FRAGMENTO
**********
Cuando veo los cambios sociales acontecidos en menos de un cuarto de siglo, me asusto. Me aterro.
Hubo un tiempo en que los amigos salíamos de fiesta. ¡Y vaya si nos gustaba la farra! A veces bebíamos en exceso y acabábamos más “cargados” de lo que deberíamos. Pero nunca se nos pasó por la cabeza salir a emborracharnos. ¿Alcohol por alcohol? ¿Borrachera por borrachera? No, gracias.
Hubo un tiempo en que todos éramos absolutamente vírgenes en el tema de la droga. Y lo fuimos por muchos benditos años. Ni un porro. Nada. Despreciábamos instintivamente el formidable desprecio a la razón que es la droga. ¡Y leíamos con fruición a los griegos en nuestra adolescencia! Nunca se nos pasó por la cabeza aturdirnos por puro placer (¿qué placer, por cierto?), por ponernos como motos (ya nos bastábamos a nosotros mismos) o por el mero hecho de aturdirse (¡vaya gilipollez!).
Hubo un tiempo en que sabíamos estar en nuestro sitio. Y si nos teníamos que defender, claro que nos defendíamos. Es más: generalmente defendíamos ideas y principios. A puñetazo limpio, sin duda. A fe que nunca se nos pasó por la cabeza salir a buscar pelea por el mero hecho de buscar pelea. ¡Qué aburrimiento pelearse por asuntos nimios de fútbol o por mero gusto por la violencia! Ahora bien, ¡qué gustazo partirse la cara bien partida cuando eran cosas de ideas o de honor las que motivaban dicha violencia!
**********
FILAS DE DATOS
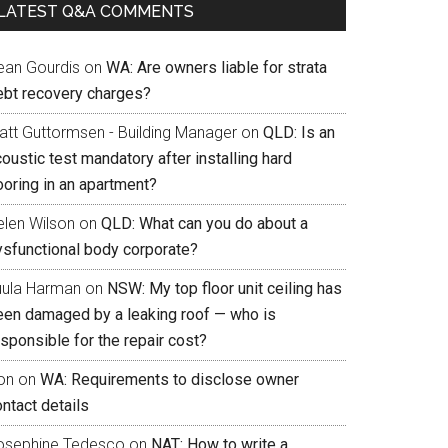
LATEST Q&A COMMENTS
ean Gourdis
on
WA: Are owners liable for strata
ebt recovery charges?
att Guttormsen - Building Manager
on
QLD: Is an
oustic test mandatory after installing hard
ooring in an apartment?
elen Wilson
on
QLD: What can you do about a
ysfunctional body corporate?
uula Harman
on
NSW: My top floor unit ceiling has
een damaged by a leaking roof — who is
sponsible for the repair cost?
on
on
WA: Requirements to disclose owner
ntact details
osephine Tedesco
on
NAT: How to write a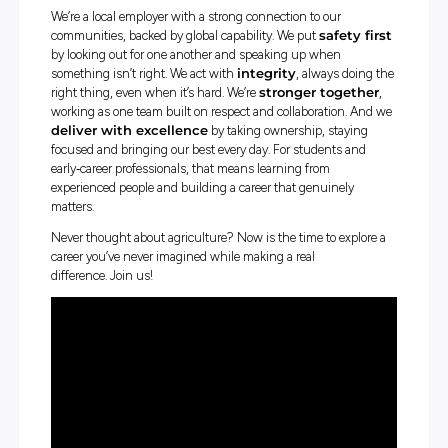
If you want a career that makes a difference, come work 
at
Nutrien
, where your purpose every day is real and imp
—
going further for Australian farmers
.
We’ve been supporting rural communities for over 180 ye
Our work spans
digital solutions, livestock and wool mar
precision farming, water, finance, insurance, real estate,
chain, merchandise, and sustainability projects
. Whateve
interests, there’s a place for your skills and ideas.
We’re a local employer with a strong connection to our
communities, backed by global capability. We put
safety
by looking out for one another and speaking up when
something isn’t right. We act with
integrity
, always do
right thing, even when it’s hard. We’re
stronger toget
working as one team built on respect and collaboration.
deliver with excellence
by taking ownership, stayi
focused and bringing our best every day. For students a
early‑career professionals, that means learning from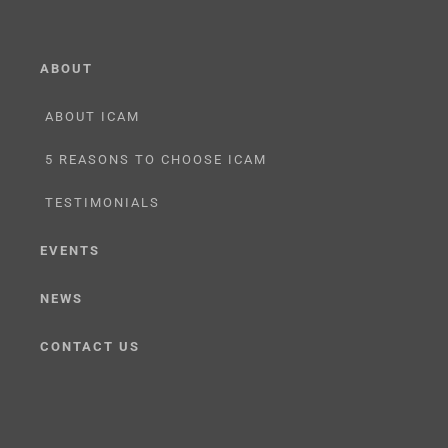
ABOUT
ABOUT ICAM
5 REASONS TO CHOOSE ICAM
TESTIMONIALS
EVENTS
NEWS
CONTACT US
**********
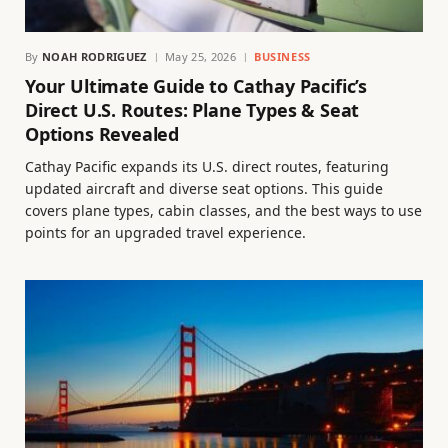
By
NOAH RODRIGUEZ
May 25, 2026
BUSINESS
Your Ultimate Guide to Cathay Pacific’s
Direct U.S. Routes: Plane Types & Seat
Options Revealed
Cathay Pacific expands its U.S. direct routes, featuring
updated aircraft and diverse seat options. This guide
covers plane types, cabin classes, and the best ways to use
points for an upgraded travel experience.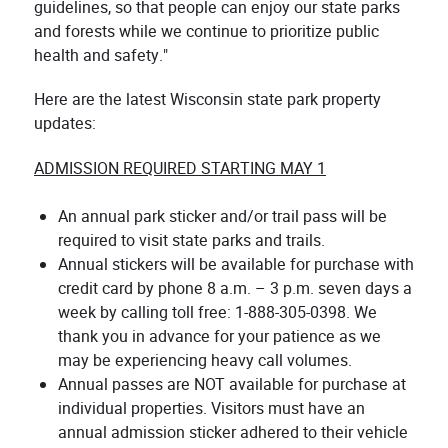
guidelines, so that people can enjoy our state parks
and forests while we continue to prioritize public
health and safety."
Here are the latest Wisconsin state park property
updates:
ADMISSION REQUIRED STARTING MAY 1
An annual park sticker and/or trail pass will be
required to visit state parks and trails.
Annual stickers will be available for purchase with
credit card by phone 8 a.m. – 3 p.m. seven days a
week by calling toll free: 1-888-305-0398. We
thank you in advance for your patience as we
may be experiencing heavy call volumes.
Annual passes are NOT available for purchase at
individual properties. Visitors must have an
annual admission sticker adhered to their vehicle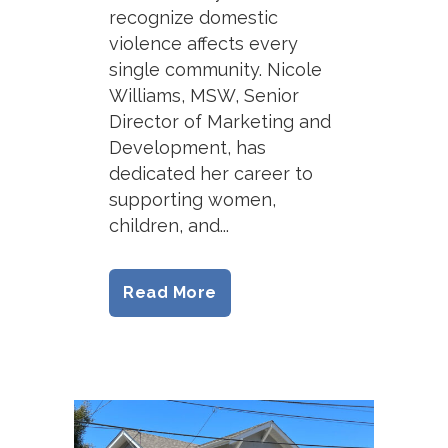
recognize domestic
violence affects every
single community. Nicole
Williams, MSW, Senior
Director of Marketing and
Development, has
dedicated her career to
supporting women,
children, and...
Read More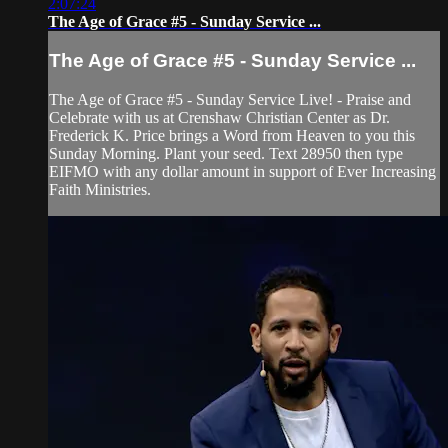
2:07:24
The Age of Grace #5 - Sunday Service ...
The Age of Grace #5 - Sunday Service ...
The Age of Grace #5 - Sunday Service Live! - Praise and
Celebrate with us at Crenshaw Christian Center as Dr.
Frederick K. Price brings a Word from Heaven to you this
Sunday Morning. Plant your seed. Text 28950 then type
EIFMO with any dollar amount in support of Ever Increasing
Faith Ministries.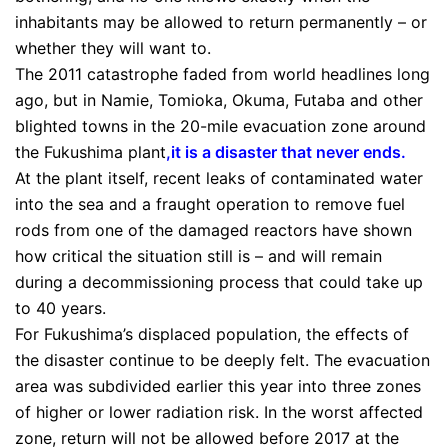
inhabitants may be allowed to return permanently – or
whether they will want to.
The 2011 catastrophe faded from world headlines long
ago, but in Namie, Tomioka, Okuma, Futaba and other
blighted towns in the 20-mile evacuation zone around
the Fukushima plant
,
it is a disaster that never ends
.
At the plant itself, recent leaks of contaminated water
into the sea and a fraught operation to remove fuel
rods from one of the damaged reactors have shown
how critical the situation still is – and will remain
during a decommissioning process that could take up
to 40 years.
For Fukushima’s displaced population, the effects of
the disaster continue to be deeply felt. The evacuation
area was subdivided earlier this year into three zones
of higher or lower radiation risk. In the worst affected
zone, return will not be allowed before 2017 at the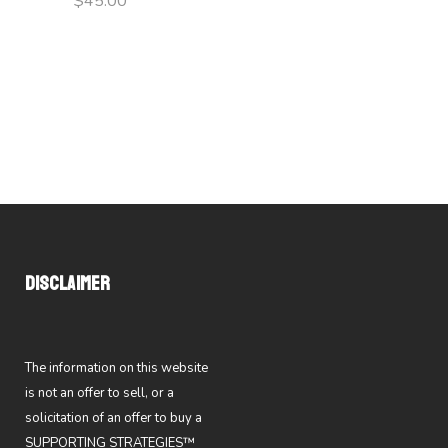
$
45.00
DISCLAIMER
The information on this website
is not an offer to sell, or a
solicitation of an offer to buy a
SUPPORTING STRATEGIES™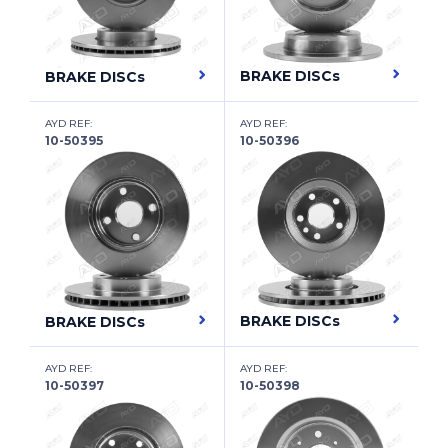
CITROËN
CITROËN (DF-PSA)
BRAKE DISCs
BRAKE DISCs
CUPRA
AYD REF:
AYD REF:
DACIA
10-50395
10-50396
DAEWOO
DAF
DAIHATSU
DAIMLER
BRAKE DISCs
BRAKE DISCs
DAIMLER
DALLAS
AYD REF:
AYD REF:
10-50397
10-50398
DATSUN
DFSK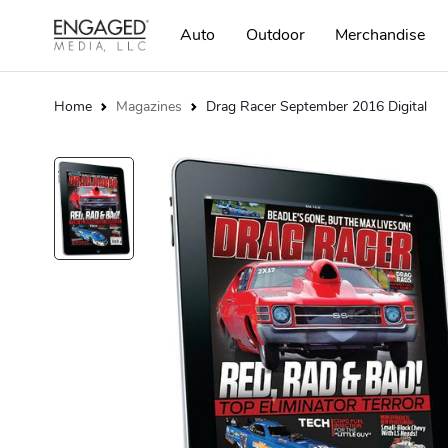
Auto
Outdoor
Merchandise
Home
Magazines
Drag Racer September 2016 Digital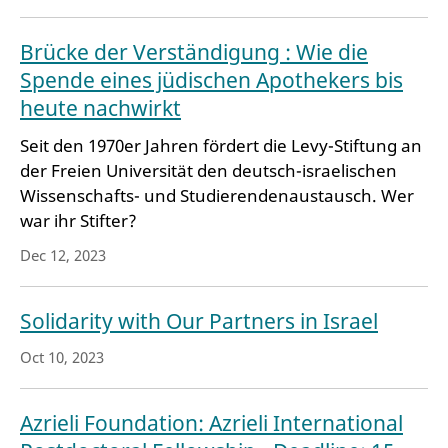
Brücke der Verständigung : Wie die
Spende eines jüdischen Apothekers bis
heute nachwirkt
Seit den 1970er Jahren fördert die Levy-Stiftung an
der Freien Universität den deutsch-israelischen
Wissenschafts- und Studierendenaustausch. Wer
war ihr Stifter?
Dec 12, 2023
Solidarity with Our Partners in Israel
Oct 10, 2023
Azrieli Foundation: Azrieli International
**********
OBJETIVO DEL EJERCICIO
Reproduce íntegro y sin ningún cambio el fragmento sobre los cambios sociales. Responde basándote únicamente en el fragmento.

ESPACIO DE RESPUESTA
Cuando veo los cambios sociales acontecidos en menos de un cuarto de siglo, me asusto. Me aterro.
Hubo un tiempo en que los amigos salíamos de fiesta. ¡Y vaya si nos gustaba la farra! A veces bebíamos en exceso y acabábamos más “cargados” de lo que deberíamos. Pero nunca se nos pasó por la cabeza salir a emborracharnos. ¿Alcohol por alcohol? ¿Borrachera por borrachera? No, gracias.
Hubo un tiempo en que todos éramos absolutamente vírgenes en el tema de la droga. Y lo fuimos por muchos benditos años. Ni un porro. Nada. Despreciábamos instintivamente el formidable desprecio a la razón que es la droga. ¡Y leíamos con fruición a los griegos en nuestra adolescencia! Nunca se nos pasó por la cabeza aturdirnos por puro placer (¿qué placer, por cierto?), por ponernos como motos (ya nos bastábamos a nosotros mismos) o por el mero hecho de aturdirse (¡vaya gilipollez!).
Hubo un tiempo en que sabíamos estar en nuestro sitio. Y si nos teníamos que defender, claro que nos defendíamos. Es más: generalmente defendíamos ideas y principios. A puñetazo limpio, sin duda. A fe que nunca se nos pasó por la cabeza salir a buscar pelea por el mero hecho de buscar pelea. ¡Qué aburrimiento pelearse por asuntos nimios de fútbol o por mero gusto por la violencia! Ahora bien, ¡qué gustazo partirse la cara bien partida cuando eran cosas de ideas o de honor las que motivaban dicha violencia!